The Congressional Review Act allows the Congress to overturn any executive rule that has been posted on the Federal Register for fewer than sixty days when a Congress convenes. It imposes limits on House debate and precludes the filibuster by limiting Senate debate to ten hours. When in early 2001 the Republican Congress and the Bush administration turned to the CRA (which had never before been used) to overturn ergonomics rules written to protect workers, Kennedy pleaded with his colleagues.
“Millions of workers and their families suffer needlessly,” he said in debate. “These injuries can be prevented by simple, inexpensive changes in the workplace. This rule is about prevention, preventing the injury. The President can stop this regulation and issue a new one if he doesn’t like it. But in ten hours of debate today, the Republicans intend to destroy this crucial protection that was begun over ten years ago by Secretary of Labor Elizabeth Dole.”
“We all know what’s going on,” Kennedy said.
At one point he interrupted Wyoming Republican Mike Enzi, who had been blatantly dishonest in his characterization of the ergonomic rule. “Please give me an example of what you are for, Senator!” Kennedy shouted across the Senate floor. “Give us an example of what you are for! It’s silent over there. That is a reflection of the bankruptcy of their arguments.”

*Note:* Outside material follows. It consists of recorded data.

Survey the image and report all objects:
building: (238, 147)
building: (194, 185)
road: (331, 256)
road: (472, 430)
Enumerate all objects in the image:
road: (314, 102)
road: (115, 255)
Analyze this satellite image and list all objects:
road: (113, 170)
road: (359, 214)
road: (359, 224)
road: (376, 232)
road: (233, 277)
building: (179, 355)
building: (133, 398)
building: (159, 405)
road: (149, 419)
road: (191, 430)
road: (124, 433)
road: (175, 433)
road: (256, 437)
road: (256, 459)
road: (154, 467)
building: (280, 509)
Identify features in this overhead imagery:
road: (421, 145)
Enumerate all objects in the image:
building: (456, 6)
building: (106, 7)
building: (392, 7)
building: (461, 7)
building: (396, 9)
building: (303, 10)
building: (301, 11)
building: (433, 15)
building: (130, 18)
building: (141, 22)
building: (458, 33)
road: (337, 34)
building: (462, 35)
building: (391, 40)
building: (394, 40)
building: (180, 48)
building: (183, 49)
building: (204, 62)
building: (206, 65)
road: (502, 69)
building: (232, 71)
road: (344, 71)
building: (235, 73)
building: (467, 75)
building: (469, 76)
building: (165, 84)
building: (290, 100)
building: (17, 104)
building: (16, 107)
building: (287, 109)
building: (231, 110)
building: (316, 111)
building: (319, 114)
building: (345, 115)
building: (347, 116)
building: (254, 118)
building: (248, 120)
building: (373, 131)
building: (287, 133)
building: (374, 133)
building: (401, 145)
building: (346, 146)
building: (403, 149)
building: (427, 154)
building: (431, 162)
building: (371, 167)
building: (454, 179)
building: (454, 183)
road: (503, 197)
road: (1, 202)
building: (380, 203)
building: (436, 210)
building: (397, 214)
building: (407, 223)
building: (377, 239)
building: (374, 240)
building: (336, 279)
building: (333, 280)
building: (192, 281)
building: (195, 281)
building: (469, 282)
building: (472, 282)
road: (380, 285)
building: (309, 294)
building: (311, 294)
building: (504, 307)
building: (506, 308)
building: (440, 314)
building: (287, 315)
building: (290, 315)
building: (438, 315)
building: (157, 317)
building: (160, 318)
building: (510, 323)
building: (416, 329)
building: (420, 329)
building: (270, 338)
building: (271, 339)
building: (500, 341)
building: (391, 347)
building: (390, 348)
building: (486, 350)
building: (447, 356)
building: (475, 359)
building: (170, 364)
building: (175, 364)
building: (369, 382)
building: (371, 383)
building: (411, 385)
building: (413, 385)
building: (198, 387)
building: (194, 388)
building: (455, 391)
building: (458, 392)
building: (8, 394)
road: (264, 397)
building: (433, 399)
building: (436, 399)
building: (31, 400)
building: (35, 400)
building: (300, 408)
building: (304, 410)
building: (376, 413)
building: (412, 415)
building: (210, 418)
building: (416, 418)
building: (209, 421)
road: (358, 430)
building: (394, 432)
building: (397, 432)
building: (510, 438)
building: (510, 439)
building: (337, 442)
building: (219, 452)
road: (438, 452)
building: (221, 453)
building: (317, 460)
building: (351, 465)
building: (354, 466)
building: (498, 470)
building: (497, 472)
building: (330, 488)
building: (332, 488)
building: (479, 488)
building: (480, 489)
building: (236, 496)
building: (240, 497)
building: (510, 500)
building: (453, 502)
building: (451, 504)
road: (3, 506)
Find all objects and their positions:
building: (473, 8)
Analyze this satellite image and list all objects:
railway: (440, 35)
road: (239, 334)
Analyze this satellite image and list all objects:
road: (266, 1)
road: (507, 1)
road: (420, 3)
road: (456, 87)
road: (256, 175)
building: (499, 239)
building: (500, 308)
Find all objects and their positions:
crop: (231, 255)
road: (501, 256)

After the Republicans prevailed, a member of Kennedy’s staff told me that the senator was “devastated.” The CRA imposes a moratorium on reinstating rules banned by it’s application, so worker protections were dead as long as George Bush, who would not order his secretary of labor to write a new ergonomic rule, remained in office.
PARTISAN DRUG BUST—At the end of the 1990s, Kennedy was determined to extend Medicare coverage to prescription medications for senior citizens. As chair of the Health, Education, Labor and Pensions Committee, he worked on legislation to do so. By 2002 he had enlisted 52 senators to vote for his prescription drug bill. The Republicans filibustered to ensure that the bill never came to a vote.
Then in 2003, President George W. Bush was looking for a big legislative victory (beyond tax cuts) for his second election campaign. This time a version of Kennedy’s Medicare bill passed the Senate with 76 votes. Over the summer of 2003 the bill was rewritten, by a conference committee on which no House Democrats and only two nominal Democrats from the Senate were permitted to participate. As Kennedy saw it, the bill was “hijacked” by Republicans.
The committee substitute first passed the House—by a process without precedent in the modern Congress. “We saw the facade that took place in the House of Representatives, where the vote was called at 2 or 3 o’clock in the morning, and the vote was kept open beyond the traditional time of fifteen to twenty minutes for nearly three hours, in order to try to effectively coerce members to support the proposal,” Kennedy said, as debate began in the Senate.
Procedure in the Senate was only a little better. The Republican majority had to overturn a ruling by the parliamentarian (by one vote) to move the bill to the floor. Kennedy tried to filibuster and when it was evident he didn’t have the votes he pleaded for more than a weekend debate to set up a Monday vote. He was ignored. The $400 billion prescription drug bill passed the Senate by a 54-44 margin.
On the day President Bush signed the bill, Kennedy led his own rally, roaring at a group of senior citizens: “Who do you trust? The HMO-coddling, drug-company loving, Medicare- destroying, Social-Security hating Bush Administration? Or do you trust the Democrats?”
Kennedy never came to terms with a bill that carved out huge profits for pharmaceutical and insurance companies and HMOs. Nor could he accept that it prohibited the government from using its buying power to negotiate lower drug prices from pharmaceutical companies, while American seniors were banned from buying American-made drugs in Canada, where prices are much lower.
He promised to return and right the damage. Last month he ran out of time.